▶ **EXERCISE GOAL**
Return the lines of the records below word for word, from the line with "Document page, 1500x844 pixels." to the line with "list Spin a", and nothing else.
### ENTRIES SUPPLIED ###
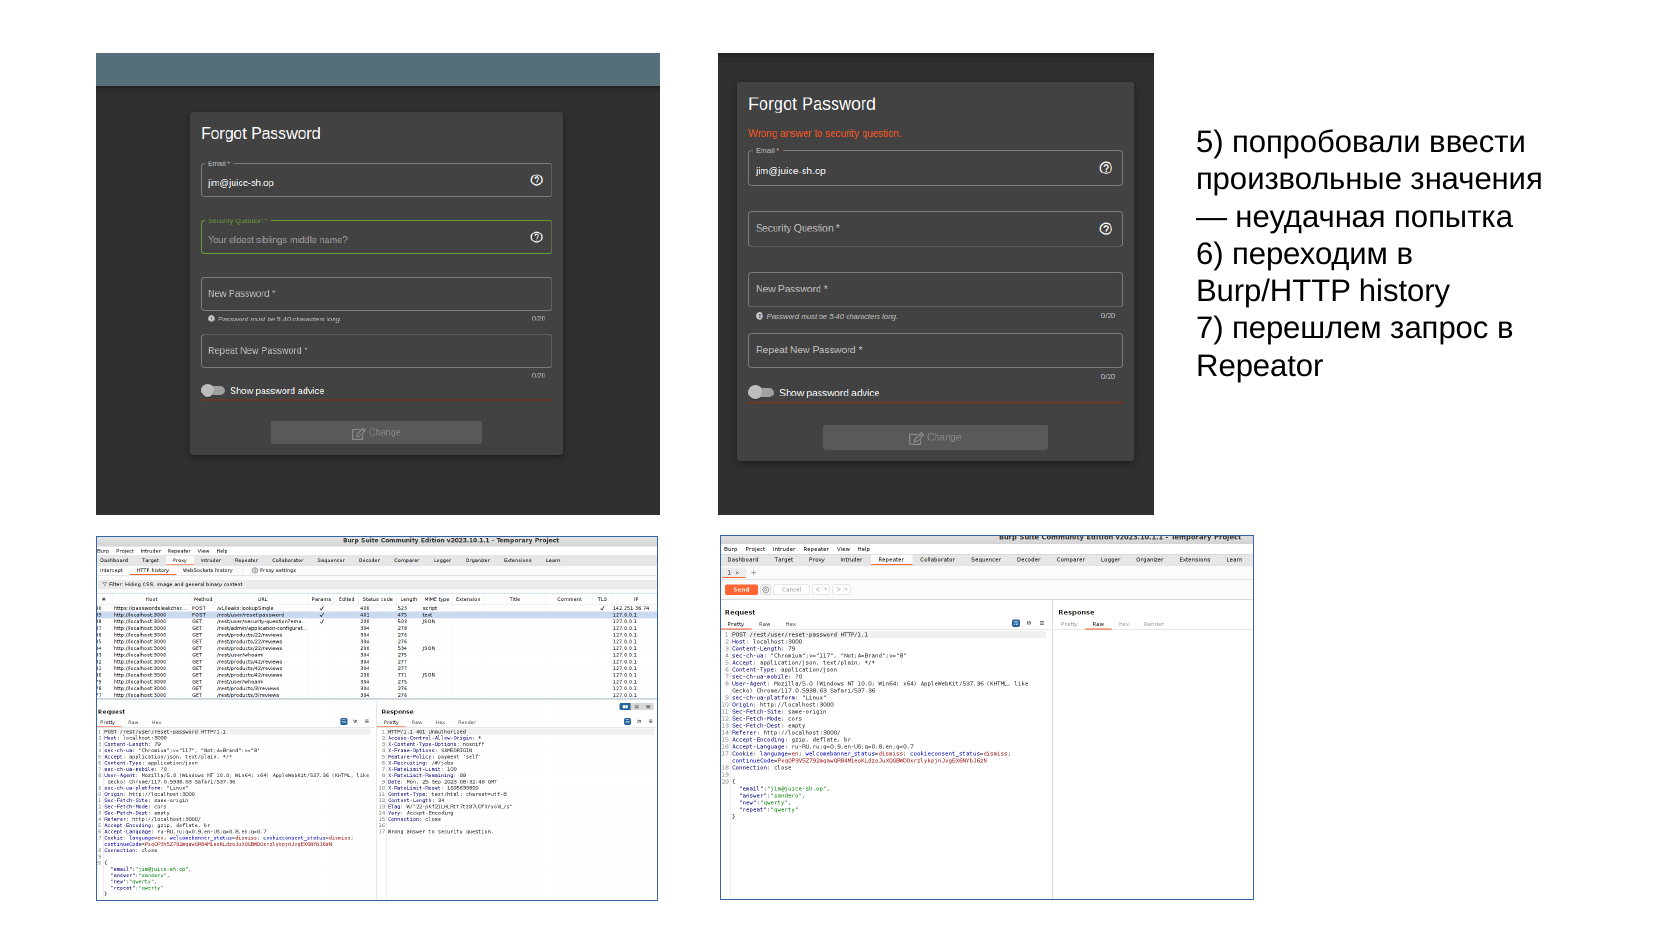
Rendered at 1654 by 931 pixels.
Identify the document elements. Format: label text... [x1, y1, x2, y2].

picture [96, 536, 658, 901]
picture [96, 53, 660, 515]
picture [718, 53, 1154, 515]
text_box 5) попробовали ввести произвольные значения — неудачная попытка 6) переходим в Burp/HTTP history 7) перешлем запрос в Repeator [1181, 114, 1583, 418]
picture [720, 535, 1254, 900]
###
### ENTRIES SUPPLIED ###
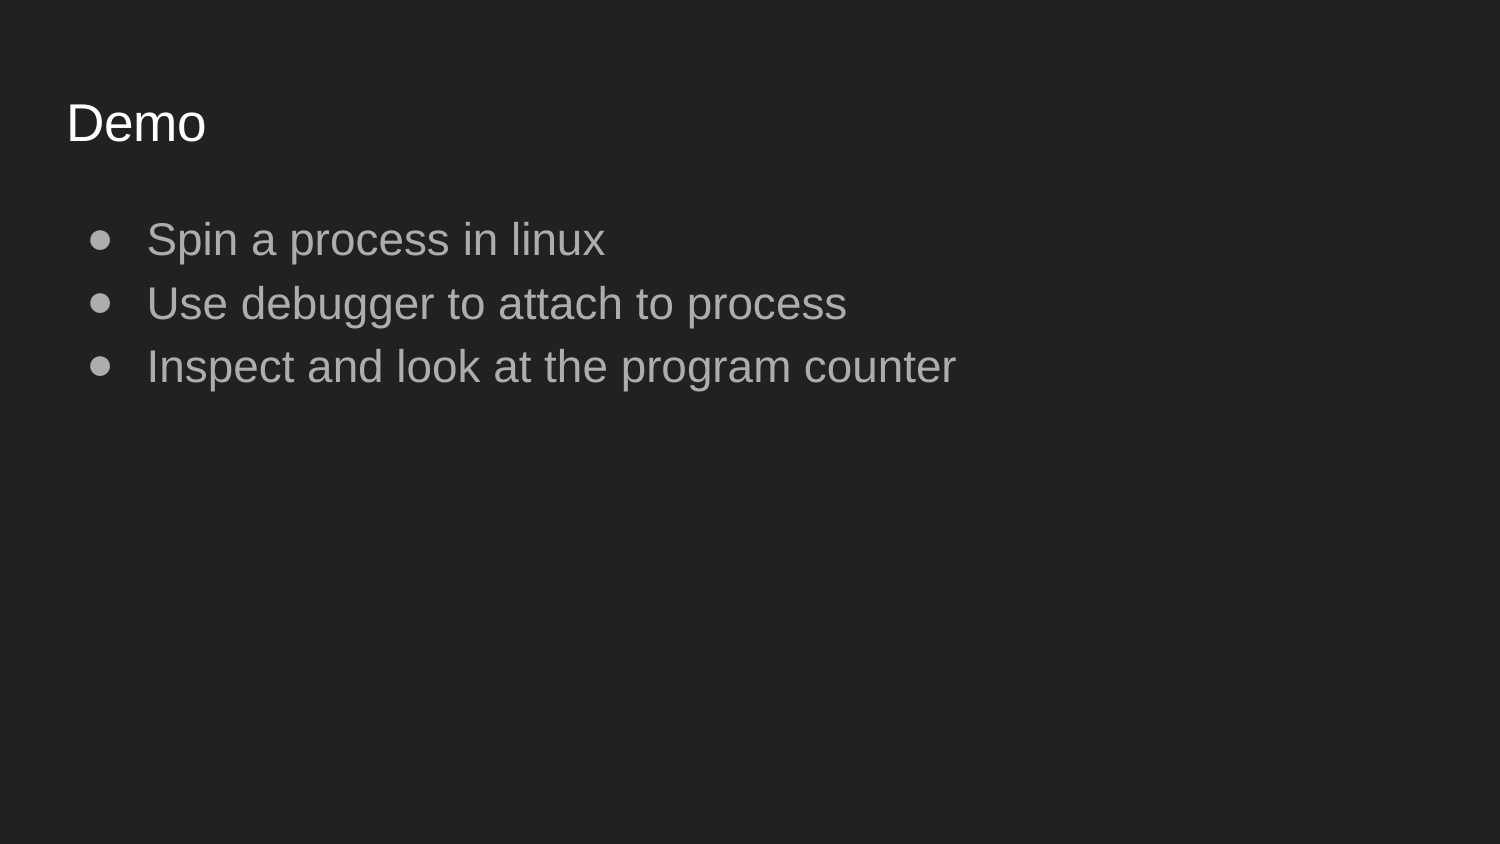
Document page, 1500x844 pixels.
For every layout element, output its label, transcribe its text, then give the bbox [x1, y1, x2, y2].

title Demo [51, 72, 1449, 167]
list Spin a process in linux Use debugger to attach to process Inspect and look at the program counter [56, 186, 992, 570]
###
▶ **RESULT FOR THIS TASK**
Document page, 1500x844 pixels.
For every layout element, output its label, transcribe its text, then give the bbox [x1, y1, x2, y2].

title Demo [51, 72, 1449, 167]
list Spin a process in linux Use debugger to attach to process Inspect and look at the program counter [56, 186, 992, 570]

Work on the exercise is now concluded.